→ **Assigned task**
From the data underneath, reproduce exactly the stretch that begins at the line with "F1 ∪ G4 is dominated by the graph F′2 isomorphic" and ends after the line with "If |C4| = 3, then F2".

[[ Records for the task open ]]

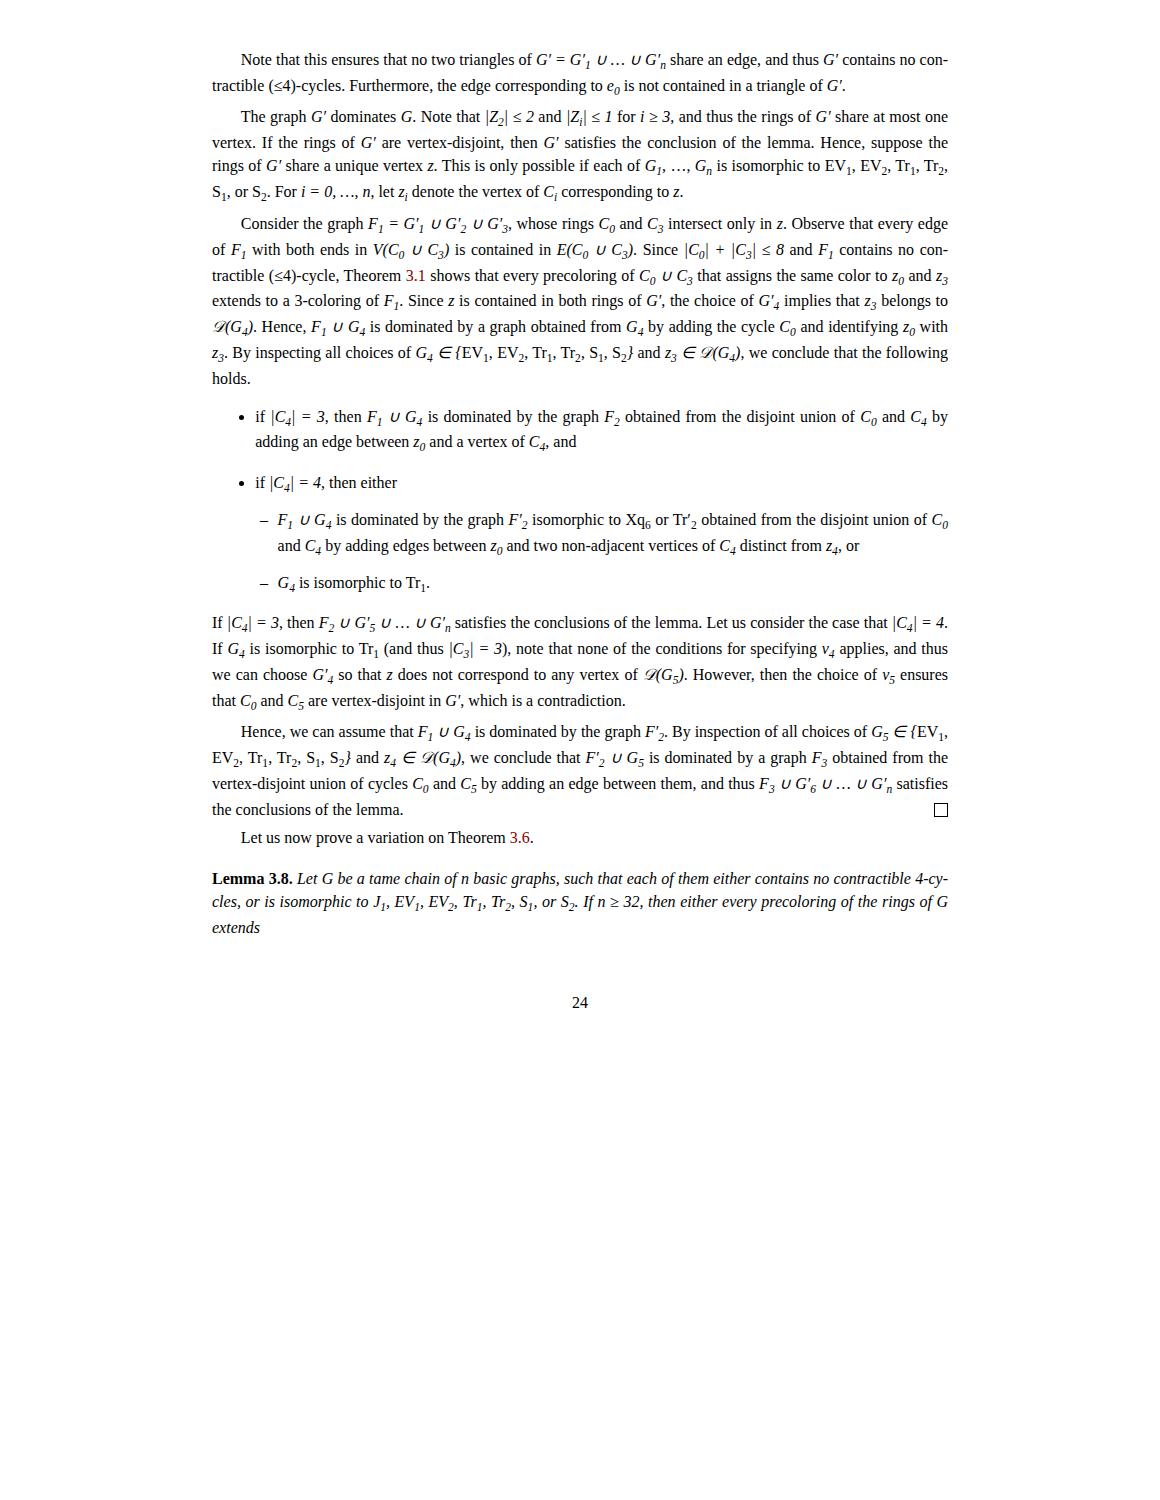Note that this ensures that no two triangles of G′ = G′1 ∪ … ∪ G′n share an edge, and thus G′ contains no contractible (≤4)-cycles. Furthermore, the edge corresponding to e0 is not contained in a triangle of G′.
The graph G′ dominates G. Note that |Z2| ≤ 2 and |Zi| ≤ 1 for i ≥ 3, and thus the rings of G′ share at most one vertex. If the rings of G′ are vertex-disjoint, then G′ satisfies the conclusion of the lemma. Hence, suppose the rings of G′ share a unique vertex z. This is only possible if each of G1, …, Gn is isomorphic to EV1, EV2, Tr1, Tr2, S1, or S2. For i = 0, …, n, let zi denote the vertex of Ci corresponding to z.
Consider the graph F1 = G′1 ∪ G′2 ∪ G′3, whose rings C0 and C3 intersect only in z. Observe that every edge of F1 with both ends in V(C0 ∪ C3) is contained in E(C0 ∪ C3). Since |C0| + |C3| ≤ 8 and F1 contains no contractible (≤4)-cycle, Theorem 3.1 shows that every precoloring of C0 ∪ C3 that assigns the same color to z0 and z3 extends to a 3-coloring of F1. Since z is contained in both rings of G′, the choice of G′4 implies that z3 belongs to 𝒟(G4). Hence, F1 ∪ G4 is dominated by a graph obtained from G4 by adding the cycle C0 and identifying z0 with z3. By inspecting all choices of G4 ∈ {EV1, EV2, Tr1, Tr2, S1, S2} and z3 ∈ 𝒟(G4), we conclude that the following holds.
if |C4| = 3, then F1 ∪ G4 is dominated by the graph F2 obtained from the disjoint union of C0 and C4 by adding an edge between z0 and a vertex of C4, and
if |C4| = 4, then either
F1 ∪ G4 is dominated by the graph F′2 isomorphic to Xq6 or Tr′2 obtained from the disjoint union of C0 and C4 by adding edges between z0 and two non-adjacent vertices of C4 distinct from z4, or
G4 is isomorphic to Tr1.
If |C4| = 3, then F2 ∪ G′5 ∪ … ∪ G′n satisfies the conclusions of the lemma. Let us consider the case that |C4| = 4. If G4 is isomorphic to Tr1 (and thus |C3| = 3), note that none of the conditions for specifying v4 applies, and thus we can choose G′4 so that z does not correspond to any vertex of 𝒟(G5). However, then the choice of v5 ensures that C0 and C5 are vertex-disjoint in G′, which is a contradiction.
Hence, we can assume that F1 ∪ G4 is dominated by the graph F′2. By inspection of all choices of G5 ∈ {EV1, EV2, Tr1, Tr2, S1, S2} and z4 ∈ 𝒟(G4), we conclude that F′2 ∪ G5 is dominated by a graph F3 obtained from the vertex-disjoint union of cycles C0 and C5 by adding an edge between them, and thus F3 ∪ G′6 ∪ … ∪ G′n satisfies the conclusions of the lemma.
Let us now prove a variation on Theorem 3.6.
Lemma 3.8. Let G be a tame chain of n basic graphs, such that each of them either contains no contractible 4-cycles, or is isomorphic to J1, EV1, EV2, Tr1, Tr2, S1, or S2. If n ≥ 32, then either every precoloring of the rings of G extends
24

[[ Records for the task closed ]]

→ **Response box**
F1 ∪ G4 is dominated by the graph F′2 isomorphic to Xq6 or Tr′2 obtained from the disjoint union of C0 and C4 by adding edges between z0 and two non-adjacent vertices of C4 distinct from z4, or
G4 is isomorphic to Tr1.
If |C4| = 3, then F2 ∪ G′5 ∪ … ∪ G′n satisfies the conclusions of the lemma. Let us consider the case that |C4| = 4. If G4 is isomorphic to Tr1 (and thus |C3| = 3), note that none of the conditions for specifying v4 applies, and thus we can choose G′4 so that z does not correspond to any vertex of 𝒟(G5). However, then the choice of v5 ensures that C0 and C5 are vertex-disjoint in G′, which is a contradiction.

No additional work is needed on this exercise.